ACTIVITY:
Write out the lines word for word, starting with the line that contains "What is the total" and going through the last line, with both ends included. Leave the pictures out.

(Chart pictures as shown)
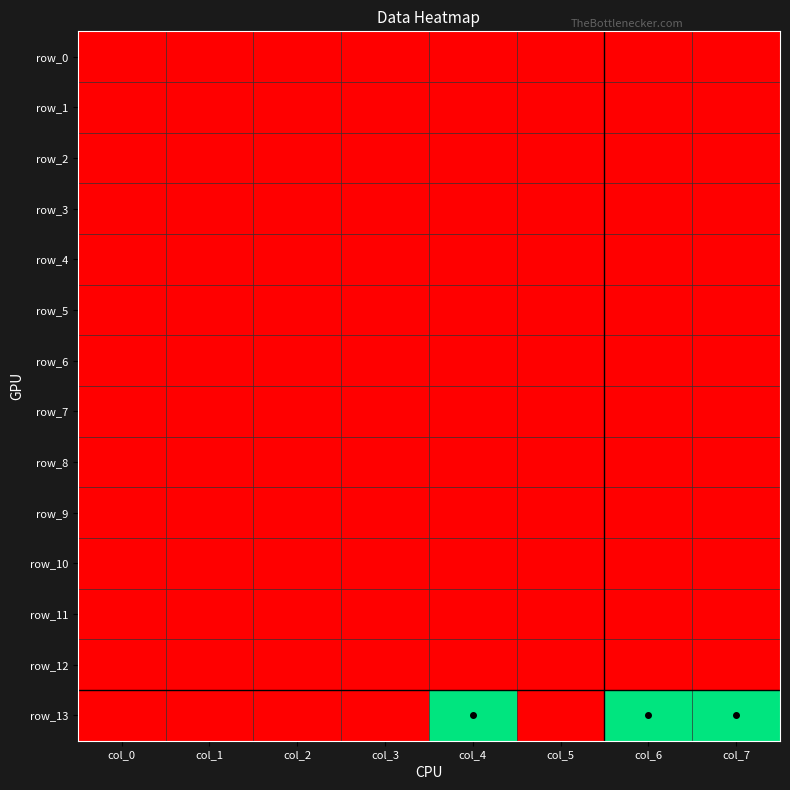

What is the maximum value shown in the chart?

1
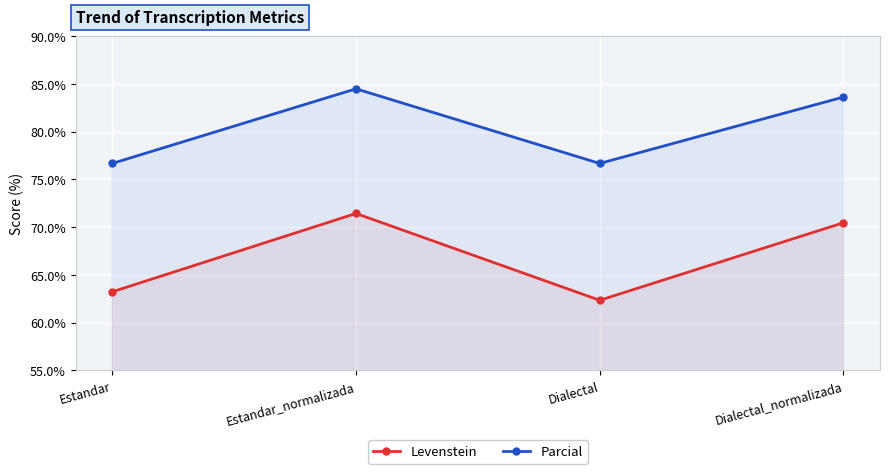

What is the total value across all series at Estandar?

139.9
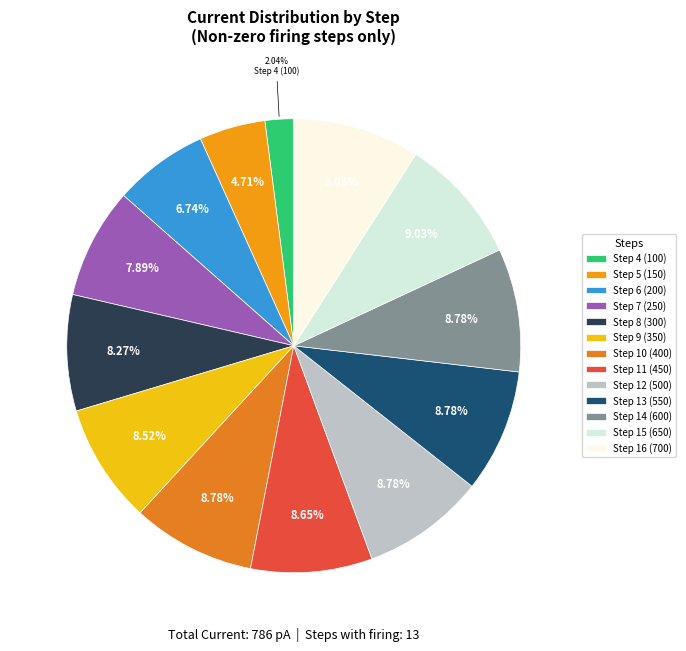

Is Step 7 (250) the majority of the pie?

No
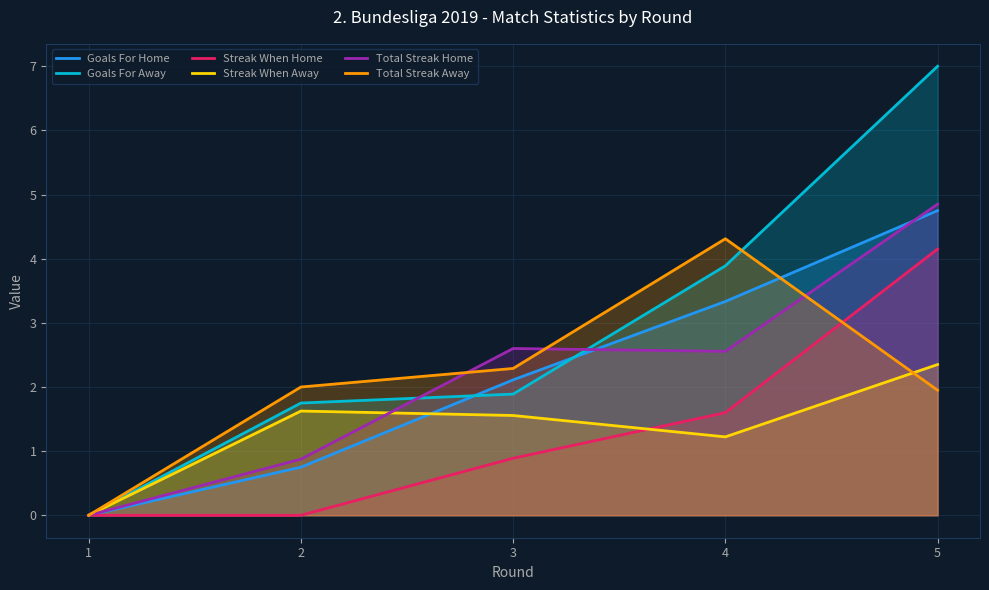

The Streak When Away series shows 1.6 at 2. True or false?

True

SOLUTION:
What is the total value across all series at Estandar?

139.9

Is Step 7 (250) the majority of the pie?

No

The Streak When Away series shows 1.6 at 2. True or false?

True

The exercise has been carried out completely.